Clearly the information gathered is sensitive; in fact it is probably illegal for companies to hold under the UK’s Data Protection Act which is why it is often stored abroad. Banks are not the only businesses attracted by Switzerland’s secrecy laws.

When the distressing time comes to sort out the will of a loved one, Sotheby’s is there to help. It has its own department to help sort out tricky legal problems, including the issues involved in valuations. So complex and costly can these problems be that in the US most collections tend to be in the hands of lawyers rather than the families themselves.

Clearly Sotheby’s can make a strong case to probable inheritors. Allowing the firm to take on some of the burden means only lawyers are likely to lose out and who but a lawyer could possibly object to that?
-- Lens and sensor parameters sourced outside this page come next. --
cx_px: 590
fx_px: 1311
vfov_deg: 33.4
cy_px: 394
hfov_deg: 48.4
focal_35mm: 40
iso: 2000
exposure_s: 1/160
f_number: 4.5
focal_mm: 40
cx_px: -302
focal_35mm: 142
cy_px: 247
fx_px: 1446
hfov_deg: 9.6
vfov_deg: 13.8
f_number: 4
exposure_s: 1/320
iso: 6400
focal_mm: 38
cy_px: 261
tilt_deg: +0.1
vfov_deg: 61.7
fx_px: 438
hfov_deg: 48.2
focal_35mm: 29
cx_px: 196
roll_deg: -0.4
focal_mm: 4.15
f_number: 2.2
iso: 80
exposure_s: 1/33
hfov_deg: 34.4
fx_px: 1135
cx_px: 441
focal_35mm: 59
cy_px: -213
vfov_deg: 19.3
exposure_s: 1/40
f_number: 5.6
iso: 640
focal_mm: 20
Bridging the gap between the consumer and the business is the basis for every loyalty scheme – the aim is to make the consumer feel good towards the brand. Sotheby’s does this by employing people who share similar interests with its consumers. For every collection and collector there is an expert at Sotheby’s, many of whom are collectors themselves.

Robson is a collector and expert in the arcane field of financial documents and has a keen understanding of what motivates consumers.
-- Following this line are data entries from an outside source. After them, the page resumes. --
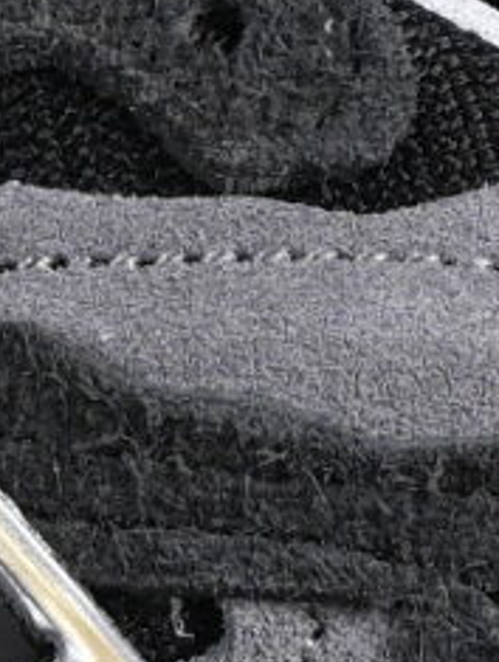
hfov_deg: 1.9
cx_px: -420
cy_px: 289
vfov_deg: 2.5
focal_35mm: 784
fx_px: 15028
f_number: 6.3
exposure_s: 1/60
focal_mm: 50
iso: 160
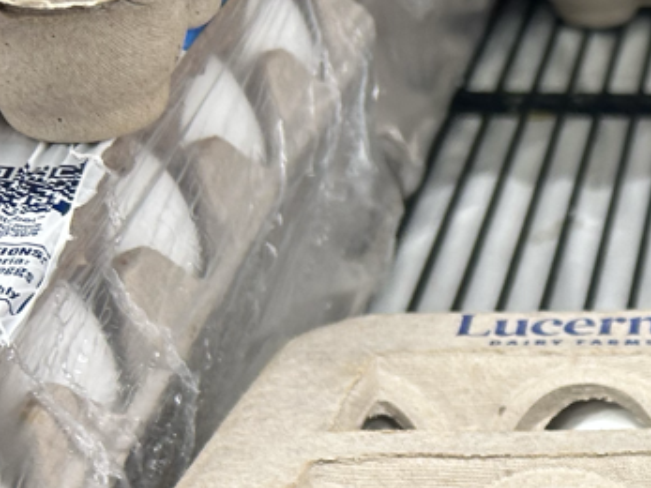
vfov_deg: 16.0
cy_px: 503
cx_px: 1037
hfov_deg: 18.6
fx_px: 1692
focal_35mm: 90
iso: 64
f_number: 1.5
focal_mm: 5.7
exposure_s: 1/120
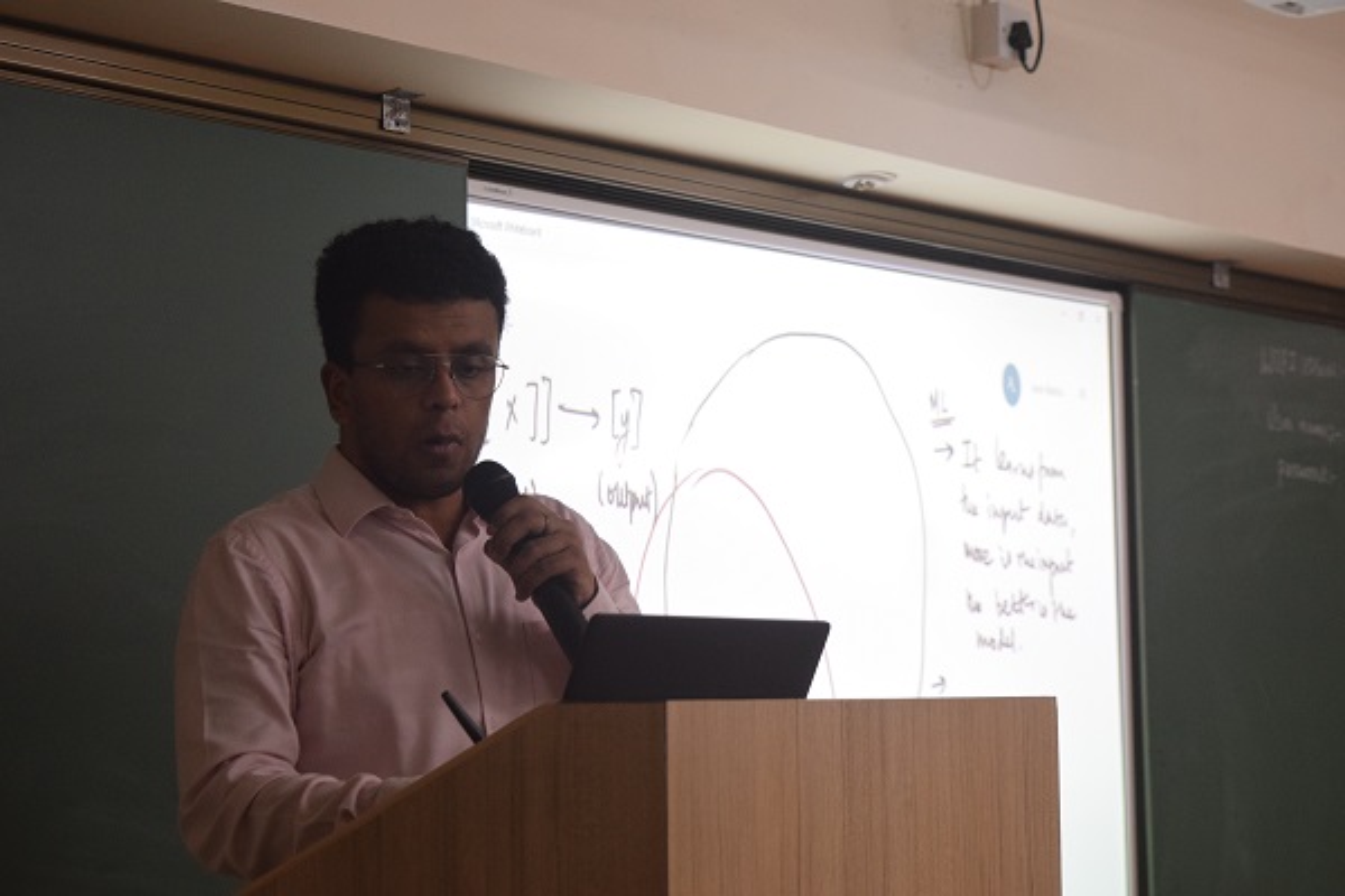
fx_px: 2802
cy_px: 448
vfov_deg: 18.2
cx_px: 672
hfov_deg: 27.0
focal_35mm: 75
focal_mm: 50
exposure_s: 1/100
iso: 1600
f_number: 5.6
The atmosphere of the auction room plays a key role. Compared with other ways of buying, Robson describes it as the difference bet-ween watching TV and going to the theatre.

“It’s a competitive environment at a business level. It appears relaxed but the atmosphere is charged; and when people first go they are unsure of the procedure. Gradually they get into it and once they’ve stuck their hands up to bid for something they get a real sense of achievement,” he says.

There are a variety of reasons why people become sellers. The main factor, it seems, is not because they are short of money but because they are bored.

“People reach the point of their collecting career where they can go no further so the collection may lose its appeal. Completing a collection is a fever and when it’s finished it’s no fun anymore,” he says. Some buyers do so to alleviate boredom. Robson points to a group of affluent women in France who meet for regular trips to Sotheby’s Geneva auction house to buy jewellery.

Another reason for purchase is straightforward enough: attraction to the objects on sale. However, says Robson, there are also groups of high net worth individuals who have gone through the whole gamut of cars, yachts and prints and are looking for a new interest.

“They are seeking other ways to reflect their status. They buy into the experience of coming and purchasing what they want here, or at other auction houses,” says Robson. “They are also seeking something else to engage with.”

Death is another important factor, since inheritance often prompts a visit to the sale rooms, both to buy and to sell. Robson says the ageing population in Europe, including the UK, means the wealth accrued over a long period is falling to the middle-aged, an increasingly lucrative sector for auction houses.

Sotheby’s New Bond Street auction house may not look like home to cutting-edge marketing techniques but a fundamental reason for the success of this multinational business over the past 250 years is its mastery of techniques touted by today’s marketing “gurus” as revolutionary.

Despite its carefully nurtured image of old-established English gentility – nurtured in part by a French ad agency called Lorin Lilti – there’s nothing old-fashioned about Sotheby’s marketing.